Stretta di mano troppo forte alle ispettrici, imprenditore di Cantello a processo
I fatti contestati risalgono al 2016 e riguardano la condotta dell’amministratore di un’azienda di materie plastiche dopo il sopralluogo dell'Ispettorato del lavoro
Le telecamere in azienda (posizionate dopo un furto avvenuto pochi giorni prima), l’accesso dell’ispettorato del lavoro e la multa di 400 euro. Poi, al momento di terminare la visita, il “fattaccio”: l’imprenditore di un’azienda di materie plastiche di Cantello che arriva dalla reparto della produzione con dei tappi nelle orecchie e si posiziona vicino alle due ispettrici del lavoro, alza la voce, e stringe loro la mano, forse in maniera troppo forte.
Da qui la denuncia delle due donne – di fatto pubblici ufficiali nell’esercizio delle loro funzioni – alla Procura della Repubblica di Varese, con l’ipotesi di reato di resistenza pubblico ufficiale.
La vicenda risale al 2016 appunto in un’azienda che si occupa di produzione di plastica termoindurente. Un’azienda non grande, una ventina di dipendenti, e con fatturato di circa 3 milioni di euro. Nel corso del processo sono stati sentiti diversi testimoni, e oggi, mercoledì 3 aprile, di fronte al giudice monocratico Chiara Pannone le parti hanno tratto le conclusioni.

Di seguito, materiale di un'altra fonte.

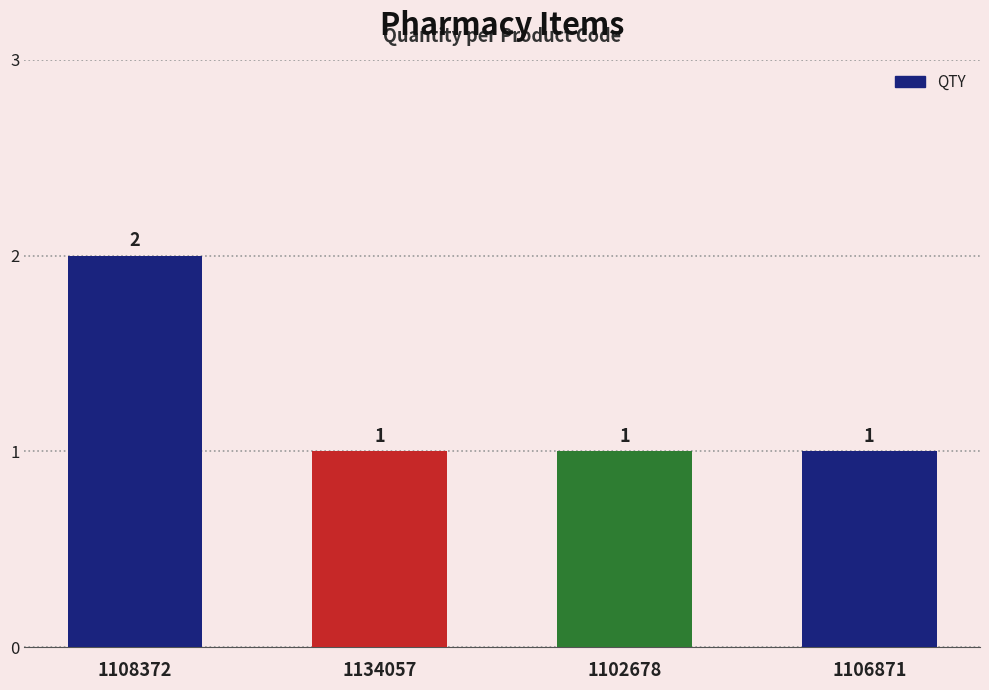

What is the difference between the maximum and minimum values?

1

Il pubblico ministero Antonia Rombolà ha chiesto l’assoluzione; stessa richiesta del difensore, avvocato Stefano Ghilotti del foro di Varese: «Ho fatto il poliziotto per 18 anni, e le posso assicurare che conosco molto bene che cos’è la resistenza al pubblico ufficiale – ha detto il legale al giudice, sostenendo l’assurdità della vicenda – L’imprenditore non poteva essere arrabbiato per 400 euro dal momento che il fatturato dell’azienda è piuttosto elevato. E si è presentato al cospetto delle due ispettrici del lavoro con i tappi nelle orecchie», tappi che peraltro il legale ha portato in aula per mostrarli alle parti: l’imprenditore aveva alzato sì la voce, ma per la presenza dei tappi (da qui il tono stentoreo), e la stretta di mano non era assolutamente da considerarsi intimidatoria dal momento che la persona imputata, oggi poco più che quarantenne, è piuttosto corpulenta. Mercoledì 8 maggio la sentenza.